AT&T’s joint venture with BlackRock to build and operate fiber to the premise delivery infrastructure as an open access network has implications for an issue related to how infrastructure deployment and operating costs are financed. Particularly, how revenues from internet service providers can defray the cost of planning, constructing, and operating it.
Some telecom industry trade groups have argued “big tech” edge providers such as Google, Microsoft, Amazon, and Meta should contribute to these expenses since their businesses benefit from the FTTP infrastructure providing them access to subscribers of their services and delivery platforms. The argument has been raised in a statutorily mandated U.S. Federal Communications Commission inquiry on universal service and the future of the Universal Service Fund as well as before EU regulators.
In an open access network, service providers pay to lease access from the network operator. Service provider leases could potentially offer investor owned telephone companies an indirect route to get edge providers to help defray them via contracts with ISPs offering services on open access networks. Edge providers would pay the ISPs to bundle their offerings and offer them to end users. Such an arrangement would naturally favor the scale of larger networks such as AT&T’s joint venture Gigapower hopes to attain.
Bringing ISP lease revenue to the table alters the traditional business case analysis for deploying FTTP since it provides owners/operators a revenue source independent of monthly end user or subscriber fees. Traditionally, business case analyses focus on household take rate and ARPU revenue estimates only.
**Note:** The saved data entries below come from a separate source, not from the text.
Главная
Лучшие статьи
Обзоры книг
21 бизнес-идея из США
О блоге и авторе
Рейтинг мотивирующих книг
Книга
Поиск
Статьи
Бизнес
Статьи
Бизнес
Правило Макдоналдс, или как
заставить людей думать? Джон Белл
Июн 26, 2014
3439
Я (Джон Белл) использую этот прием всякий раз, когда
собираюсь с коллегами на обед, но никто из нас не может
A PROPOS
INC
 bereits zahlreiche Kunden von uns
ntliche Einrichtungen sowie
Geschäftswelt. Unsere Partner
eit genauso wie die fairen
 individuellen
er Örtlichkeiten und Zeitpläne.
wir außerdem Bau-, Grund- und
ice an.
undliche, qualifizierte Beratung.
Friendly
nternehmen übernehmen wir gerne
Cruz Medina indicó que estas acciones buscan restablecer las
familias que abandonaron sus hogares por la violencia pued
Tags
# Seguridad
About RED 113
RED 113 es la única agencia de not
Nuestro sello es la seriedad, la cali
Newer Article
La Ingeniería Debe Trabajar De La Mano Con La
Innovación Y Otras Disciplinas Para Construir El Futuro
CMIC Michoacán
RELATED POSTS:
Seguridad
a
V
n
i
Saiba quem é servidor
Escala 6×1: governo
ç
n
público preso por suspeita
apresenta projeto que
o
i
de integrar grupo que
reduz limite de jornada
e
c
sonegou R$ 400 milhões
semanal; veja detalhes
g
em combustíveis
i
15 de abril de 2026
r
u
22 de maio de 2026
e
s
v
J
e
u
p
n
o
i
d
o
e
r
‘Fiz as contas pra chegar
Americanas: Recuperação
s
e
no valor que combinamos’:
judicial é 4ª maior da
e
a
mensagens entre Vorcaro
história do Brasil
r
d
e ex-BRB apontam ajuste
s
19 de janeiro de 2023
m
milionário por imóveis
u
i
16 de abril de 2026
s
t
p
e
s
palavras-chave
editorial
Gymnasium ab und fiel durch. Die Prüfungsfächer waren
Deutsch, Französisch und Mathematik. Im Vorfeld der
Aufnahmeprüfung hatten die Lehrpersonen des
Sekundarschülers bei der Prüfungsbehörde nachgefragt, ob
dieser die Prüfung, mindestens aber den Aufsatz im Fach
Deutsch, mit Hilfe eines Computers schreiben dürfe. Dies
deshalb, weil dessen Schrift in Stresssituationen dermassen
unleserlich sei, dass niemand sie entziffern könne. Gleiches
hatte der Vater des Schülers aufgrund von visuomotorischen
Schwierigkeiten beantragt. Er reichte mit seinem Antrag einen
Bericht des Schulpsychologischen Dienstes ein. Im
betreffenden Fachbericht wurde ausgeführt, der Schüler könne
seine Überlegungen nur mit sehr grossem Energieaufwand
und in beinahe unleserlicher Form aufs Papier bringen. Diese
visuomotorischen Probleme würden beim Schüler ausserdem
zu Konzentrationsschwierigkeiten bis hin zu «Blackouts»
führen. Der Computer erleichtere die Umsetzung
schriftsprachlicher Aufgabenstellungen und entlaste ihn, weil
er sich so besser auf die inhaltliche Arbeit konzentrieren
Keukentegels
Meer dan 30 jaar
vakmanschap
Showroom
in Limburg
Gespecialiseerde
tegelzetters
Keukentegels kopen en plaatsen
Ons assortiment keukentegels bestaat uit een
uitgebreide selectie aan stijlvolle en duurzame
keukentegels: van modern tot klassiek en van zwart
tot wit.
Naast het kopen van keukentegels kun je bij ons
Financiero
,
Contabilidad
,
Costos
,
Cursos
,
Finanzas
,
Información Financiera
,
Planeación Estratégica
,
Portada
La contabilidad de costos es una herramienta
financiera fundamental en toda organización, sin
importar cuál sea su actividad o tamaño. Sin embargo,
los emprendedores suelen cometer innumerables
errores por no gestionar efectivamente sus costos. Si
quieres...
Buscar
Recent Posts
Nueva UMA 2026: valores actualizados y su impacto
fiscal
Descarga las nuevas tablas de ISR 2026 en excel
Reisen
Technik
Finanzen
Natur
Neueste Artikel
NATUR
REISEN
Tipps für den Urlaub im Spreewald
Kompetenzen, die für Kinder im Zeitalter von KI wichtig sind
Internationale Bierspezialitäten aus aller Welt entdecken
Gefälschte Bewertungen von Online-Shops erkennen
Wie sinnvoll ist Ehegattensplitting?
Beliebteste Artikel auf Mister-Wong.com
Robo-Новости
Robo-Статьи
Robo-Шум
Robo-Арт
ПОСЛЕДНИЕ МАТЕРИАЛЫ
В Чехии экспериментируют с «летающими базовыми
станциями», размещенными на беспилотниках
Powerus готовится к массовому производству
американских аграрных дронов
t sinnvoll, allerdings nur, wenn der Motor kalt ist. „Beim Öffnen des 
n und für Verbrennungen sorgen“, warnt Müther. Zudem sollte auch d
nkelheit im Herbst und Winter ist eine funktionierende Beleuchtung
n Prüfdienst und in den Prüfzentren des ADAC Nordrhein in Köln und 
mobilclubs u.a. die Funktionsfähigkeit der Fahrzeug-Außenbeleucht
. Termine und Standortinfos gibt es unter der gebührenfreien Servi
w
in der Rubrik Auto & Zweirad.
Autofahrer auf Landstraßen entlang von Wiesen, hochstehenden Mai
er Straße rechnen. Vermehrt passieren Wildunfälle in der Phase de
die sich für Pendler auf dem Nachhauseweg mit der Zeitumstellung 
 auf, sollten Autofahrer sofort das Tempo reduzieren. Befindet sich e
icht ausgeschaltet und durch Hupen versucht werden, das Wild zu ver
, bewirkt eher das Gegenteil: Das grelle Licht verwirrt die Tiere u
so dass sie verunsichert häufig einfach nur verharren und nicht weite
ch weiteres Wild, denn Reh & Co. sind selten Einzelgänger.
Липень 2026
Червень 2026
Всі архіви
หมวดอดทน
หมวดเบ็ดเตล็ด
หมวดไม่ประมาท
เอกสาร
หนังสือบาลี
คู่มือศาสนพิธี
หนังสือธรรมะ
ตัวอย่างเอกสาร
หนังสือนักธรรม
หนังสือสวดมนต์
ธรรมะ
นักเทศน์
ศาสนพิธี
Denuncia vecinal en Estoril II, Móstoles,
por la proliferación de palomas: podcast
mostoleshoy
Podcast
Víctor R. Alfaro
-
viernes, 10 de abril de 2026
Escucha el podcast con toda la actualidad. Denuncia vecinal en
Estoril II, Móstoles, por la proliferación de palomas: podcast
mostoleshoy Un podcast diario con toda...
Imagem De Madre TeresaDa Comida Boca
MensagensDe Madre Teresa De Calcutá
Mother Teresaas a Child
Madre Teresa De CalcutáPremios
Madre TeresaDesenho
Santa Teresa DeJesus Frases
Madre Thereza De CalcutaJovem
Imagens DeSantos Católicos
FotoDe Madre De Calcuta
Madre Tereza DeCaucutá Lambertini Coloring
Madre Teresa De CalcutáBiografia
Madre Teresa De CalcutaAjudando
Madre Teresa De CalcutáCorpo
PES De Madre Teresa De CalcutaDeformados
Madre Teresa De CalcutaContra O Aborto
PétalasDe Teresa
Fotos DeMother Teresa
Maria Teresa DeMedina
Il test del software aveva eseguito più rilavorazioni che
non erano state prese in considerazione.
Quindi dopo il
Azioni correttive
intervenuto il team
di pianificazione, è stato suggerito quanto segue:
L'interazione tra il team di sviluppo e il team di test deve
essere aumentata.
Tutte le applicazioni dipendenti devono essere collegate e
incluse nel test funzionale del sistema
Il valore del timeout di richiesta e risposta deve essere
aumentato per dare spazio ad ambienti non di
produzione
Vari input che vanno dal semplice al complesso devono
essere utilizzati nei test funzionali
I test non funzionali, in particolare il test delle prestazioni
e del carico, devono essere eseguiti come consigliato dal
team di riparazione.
That has left many households effectively redlined for FTTP because a viable business case often cannot be made based solely on subscriber revenues.
Service provider lease revenue can flip the analysis, instead constituting most of the network revenues instead of end user subscriptions. For example, the publicly owned open access network UTOPIA Fiber gets 70 percent of revenues from these leases, according to a preliminary bond offering issued April 14, 2022 for $30 million in tax exempt telecommunications revenue bonds. The balance is from end user service contract fees.